17.4  Subset of Embedded MATLAB Supported by Reactis

This section describes the subset of EML that constitutes REML. REML supports the following aspects of EML. Note that in some cases not all aspects of a feature are supported. For example, a function might not support all numbers and types of input arguments.

17.4.1  Syntax

While REML generally supports the rich EML notation for defining matrices, REML does impose some syntax restrictions. The most prominent restriction is that if any element of a row is a non-trivial expression, then the row must be delimited with commas instead of spaces. For example, if a = 5 and b = 4 then [ a + b -4 -3 ] is a valid EML matrix which evaluates to [ 9 -4 -3 ]. The REML syntax does not allow this expression. Instead it requires it to be written [ a + b, -4, -3 ].

Literals with the prefix “0x” followed by one or more digits 0-9 or letters in the range A-F shall be interpreted as hexadecimal unsigned integers of the smallest size uint8, uint16, or uint32 that can represent the number. If a hexadecimal literal has a suffix in the set u8, u16, u32, s8, s16, s32, the token shall be interpreted as a hexadecimal integer with type corresponding to its suffix:

Suffix Type of Literal
u8uint8
u16uint16
u32uint32
s8int8
s16int16
s32int32

17.4.2  Types

  • double, single, uint8, int8, uint16, int16, uint32, int32, fixed point types with binary point scaling, logical, string 1, enumerations 2, structures 3

17.4.3  Control Flow

  • if statements
  • while loops
  • for loops
  • switch statement
  • break statement
  • continue statement
  • return statement

17.4.4  User-Defined Functions, Subfunctions, and External Functions

  • local and persistent variables

17.4.5  Array Indexing

  • scalar indexing, e.g. x(4)

_WHAT YOU NEED TO DO_
Quote in full the passage on the subset of Embedded MATLAB that Reactis supports, word for word. The material that comes after this has no connection to the text.

_DATA EXCERPT_
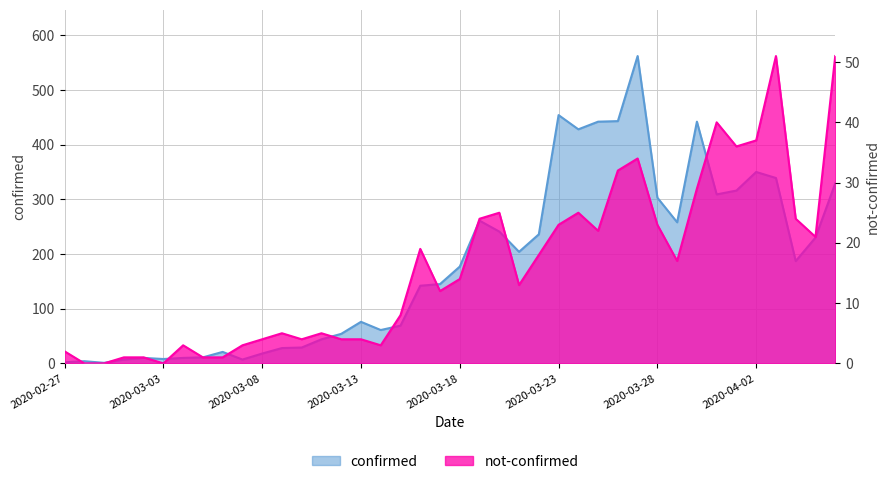

Where is the first local maximum for confirmed?

2020-02-28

_ANSWER TO THE EXERCISE_
17.4  Subset of Embedded MATLAB Supported by Reactis

This section describes the subset of EML that constitutes REML. REML supports the following aspects of EML. Note that in some cases not all aspects of a feature are supported. For example, a function might not support all numbers and types of input arguments.

17.4.1  Syntax

While REML generally supports the rich EML notation for defining matrices, REML does impose some syntax restrictions. The most prominent restriction is that if any element of a row is a non-trivial expression, then the row must be delimited with commas instead of spaces. For example, if a = 5 and b = 4 then [ a + b -4 -3 ] is a valid EML matrix which evaluates to [ 9 -4 -3 ]. The REML syntax does not allow this expression. Instead it requires it to be written [ a + b, -4, -3 ].

Literals with the prefix “0x” followed by one or more digits 0-9 or letters in the range A-F shall be interpreted as hexadecimal unsigned integers of the smallest size uint8, uint16, or uint32 that can represent the number. If a hexadecimal literal has a suffix in the set u8, u16, u32, s8, s16, s32, the token shall be interpreted as a hexadecimal integer with type corresponding to its suffix:

Suffix Type of Literal
u8uint8
u16uint16
u32uint32
s8int8
s16int16
s32int32

17.4.2  Types

  • double, single, uint8, int8, uint16, int16, uint32, int32, fixed point types with binary point scaling, logical, string 1, enumerations 2, structures 3

17.4.3  Control Flow

  • if statements
  • while loops
  • for loops
  • switch statement
  • break statement
  • continue statement
  • return statement

17.4.4  User-Defined Functions, Subfunctions, and External Functions

  • local and persistent variables

17.4.5  Array Indexing

  • scalar indexing, e.g. x(4)